Let's say I'm working on it. Telling myself I don't need so much.

Comment: Lou (Jul 10, 2002)

Mary Jean and I have our own "Mediterranean plan" for slowing down and enjoying summer. Every week, we're going to make a batch of pesto and a batch of roasted red peppers. We'll buy a great loaf of bread, maybe a hunk of mozzarella. Then, two or three nights a week, we'll open a bottle of red and sit in the backyard and enjoy dinner caprese. Slow and easy, not to mention light and tasty. No TV, no news reports. Viva backyard cocooning!

Comment: Donna Maurer (Jul 11, 2002)

Good to hear you had a good time. We are lovely, aren't we ;)

The conference was great - thanks for all of the inspiration.

Make that 3 new IA groups - Canberra as well, who have had their first meeting, and set up a yahoo group (ACT-IA). The write-up is here:

Comment: Jeff (Jul 12, 2002)

Lou, if I had to leave America, Oz and NZ would be places I could see myself. Australia has the attitude of America a few years back. The terrain is familiar and with only about 17 million people on the continent, there's lots of room to grow.

Growing up on the beaches of L.A., one of my dreams was to sit on the sand on the other side of the Pacific. Got to do that in Queensland a few years back.

# [List of tasks]
A. Name every person who posted a comment in the comment thread, along with the date shown for each.
B. Copy word for word everything in the comment thread from "Good to hear" down to "Queensland a few years back.".

# [Dataset extract]
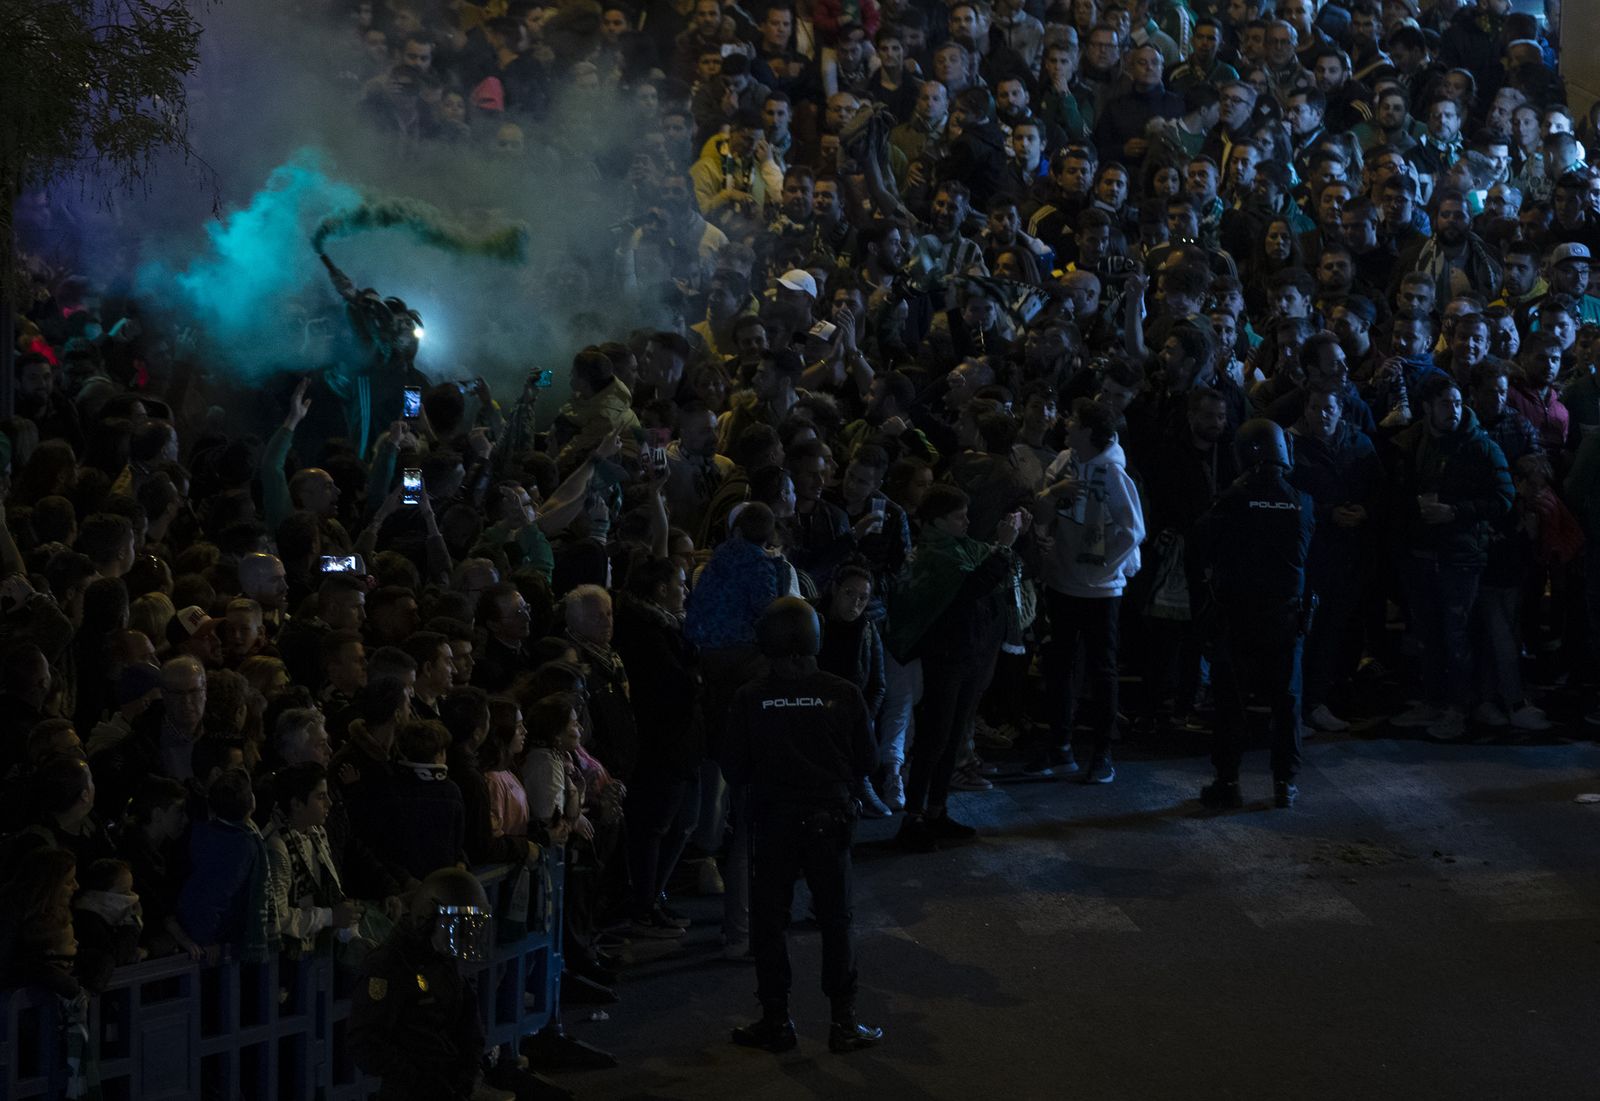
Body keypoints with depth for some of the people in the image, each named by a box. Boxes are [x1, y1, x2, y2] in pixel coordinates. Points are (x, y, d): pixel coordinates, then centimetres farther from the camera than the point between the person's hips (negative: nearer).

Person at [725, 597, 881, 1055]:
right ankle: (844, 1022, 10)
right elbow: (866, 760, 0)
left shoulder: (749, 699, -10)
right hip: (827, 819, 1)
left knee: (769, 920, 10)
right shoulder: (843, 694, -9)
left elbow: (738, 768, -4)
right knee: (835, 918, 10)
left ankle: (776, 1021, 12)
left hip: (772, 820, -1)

...

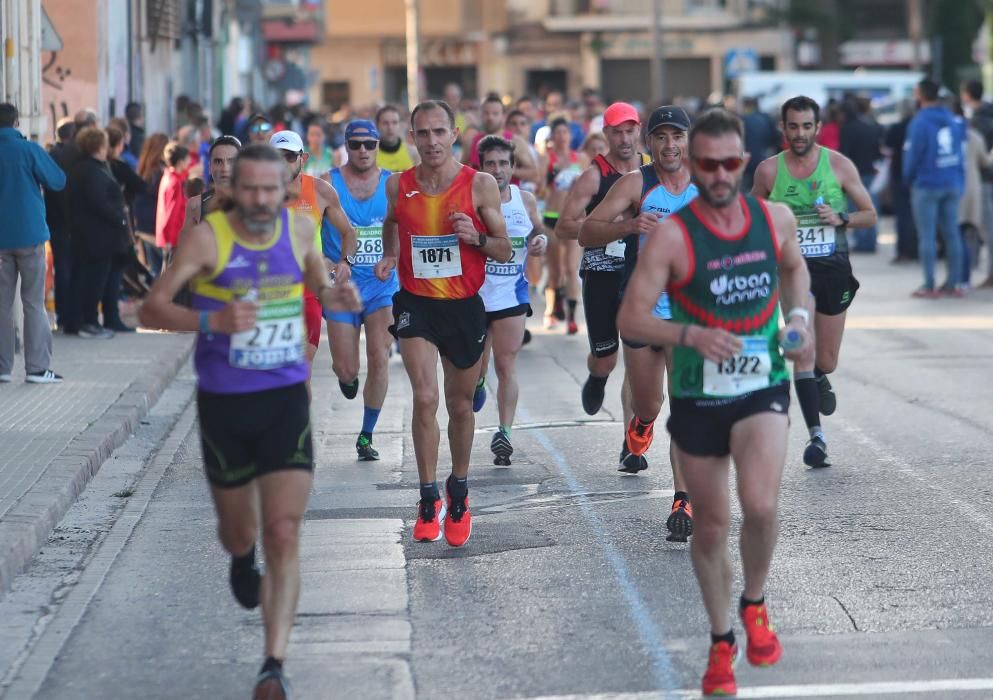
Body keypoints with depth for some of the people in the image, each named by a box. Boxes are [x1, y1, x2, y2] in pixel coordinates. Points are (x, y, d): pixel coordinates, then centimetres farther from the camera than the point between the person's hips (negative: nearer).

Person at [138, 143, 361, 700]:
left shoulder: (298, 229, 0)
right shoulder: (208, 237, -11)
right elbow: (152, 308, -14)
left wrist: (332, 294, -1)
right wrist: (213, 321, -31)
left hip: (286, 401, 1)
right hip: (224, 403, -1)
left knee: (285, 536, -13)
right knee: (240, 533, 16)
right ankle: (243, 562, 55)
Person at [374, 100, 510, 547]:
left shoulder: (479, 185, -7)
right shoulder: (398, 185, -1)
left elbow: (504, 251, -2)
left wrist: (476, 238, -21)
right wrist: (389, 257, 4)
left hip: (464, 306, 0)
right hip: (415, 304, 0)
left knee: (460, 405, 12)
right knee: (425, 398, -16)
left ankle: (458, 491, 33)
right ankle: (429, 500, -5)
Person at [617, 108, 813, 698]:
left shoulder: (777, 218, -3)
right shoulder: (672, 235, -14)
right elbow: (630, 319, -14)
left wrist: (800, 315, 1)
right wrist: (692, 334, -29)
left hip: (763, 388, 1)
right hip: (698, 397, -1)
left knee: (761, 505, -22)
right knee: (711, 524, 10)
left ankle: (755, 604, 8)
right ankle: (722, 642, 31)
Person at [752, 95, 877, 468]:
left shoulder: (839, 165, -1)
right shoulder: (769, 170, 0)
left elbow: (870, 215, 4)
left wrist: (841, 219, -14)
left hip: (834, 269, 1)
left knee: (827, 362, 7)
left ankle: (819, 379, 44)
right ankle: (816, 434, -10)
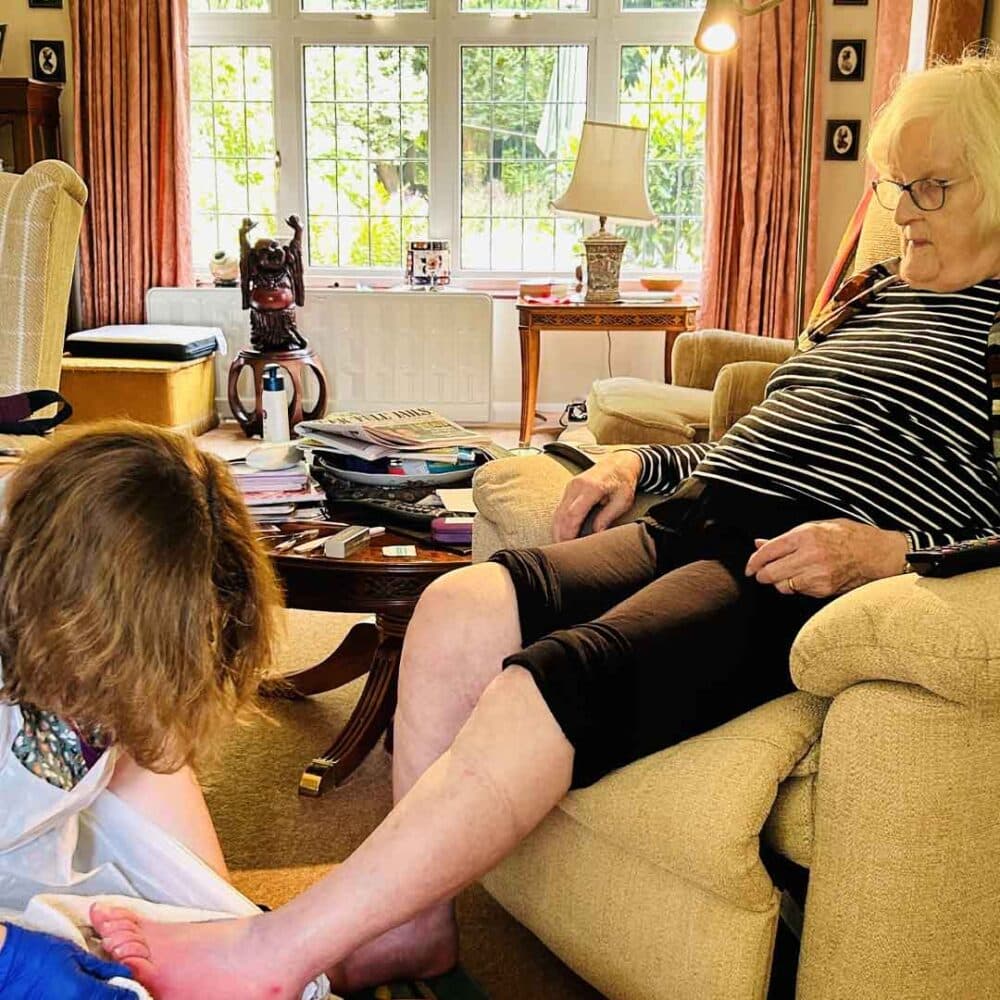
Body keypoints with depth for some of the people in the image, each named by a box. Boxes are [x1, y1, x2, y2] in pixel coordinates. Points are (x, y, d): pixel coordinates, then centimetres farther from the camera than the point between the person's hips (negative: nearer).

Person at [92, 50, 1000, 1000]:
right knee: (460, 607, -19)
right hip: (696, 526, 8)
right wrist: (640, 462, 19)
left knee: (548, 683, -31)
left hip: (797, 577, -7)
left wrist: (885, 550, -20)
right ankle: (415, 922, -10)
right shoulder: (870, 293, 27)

* * *

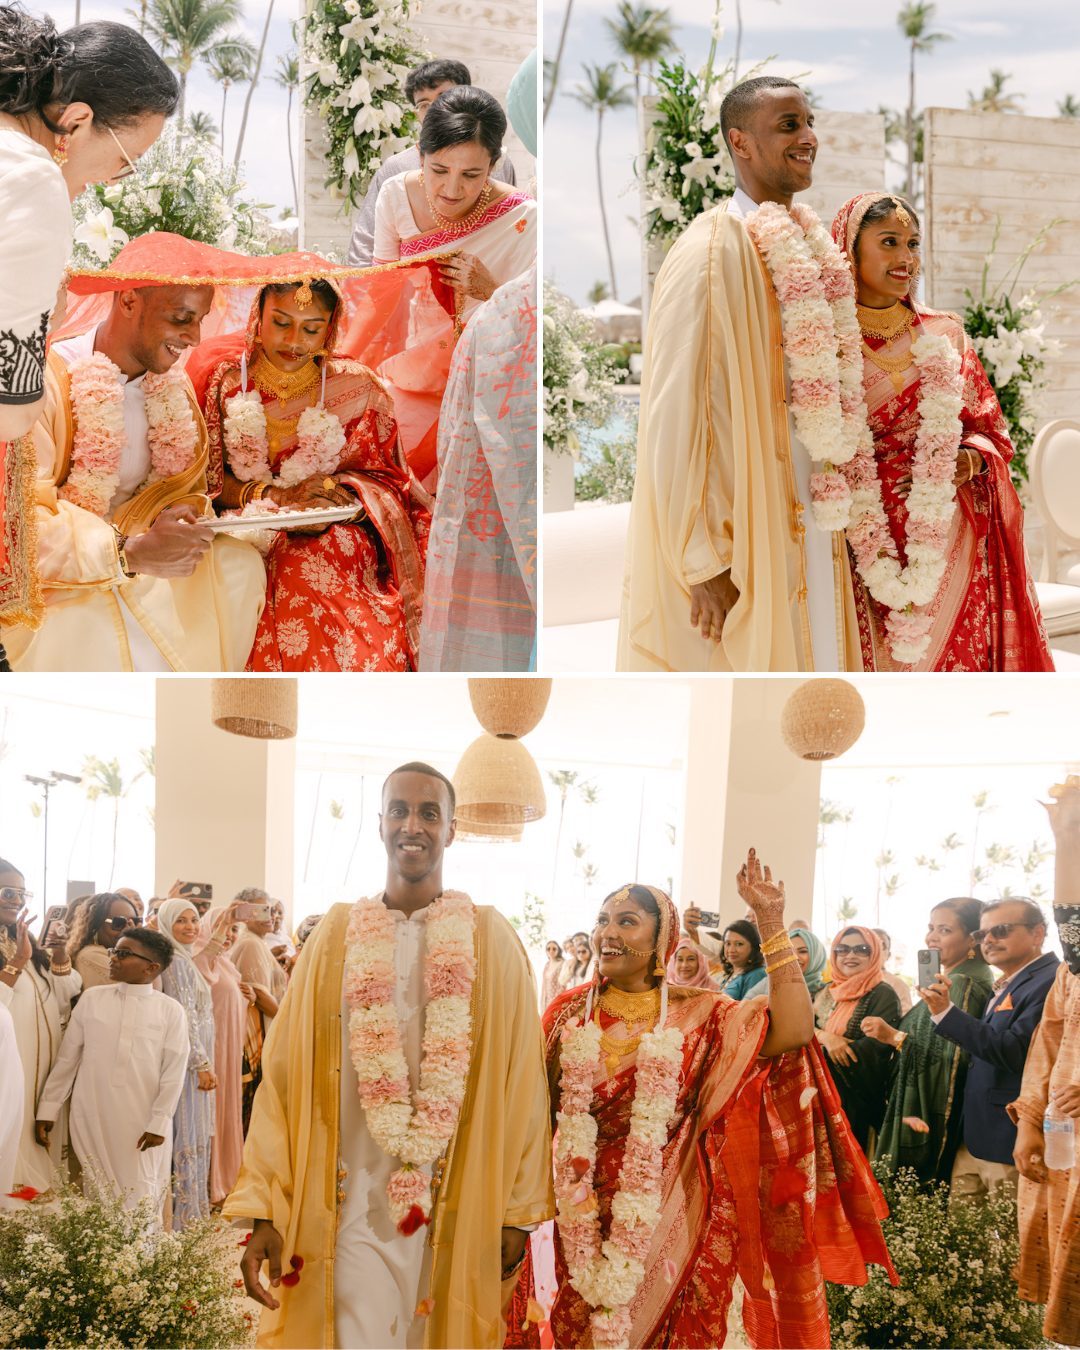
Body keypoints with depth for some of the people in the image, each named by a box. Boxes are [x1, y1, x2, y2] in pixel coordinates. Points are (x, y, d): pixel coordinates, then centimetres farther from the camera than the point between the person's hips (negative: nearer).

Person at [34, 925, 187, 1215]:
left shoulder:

# [Responses to the tasks]
A.
Lou (Jul 10, 2002)
Donna Maurer (Jul 11, 2002)
Jeff (Jul 12, 2002)

B.
Good to hear you had a good time. We are lovely, aren't we ;)

The conference was great - thanks for all of the inspiration.

Make that 3 new IA groups - Canberra as well, who have had their first meeting, and set up a yahoo group (ACT-IA). The write-up is here:

Comment: Jeff (Jul 12, 2002)

Lou, if I had to leave America, Oz and NZ would be places I could see myself. Australia has the attitude of America a few years back. The terrain is familiar and with only about 17 million people on the continent, there's lots of room to grow.

Growing up on the beaches of L.A., one of my dreams was to sit on the sand on the other side of the Pacific. Got to do that in Queensland a few years back.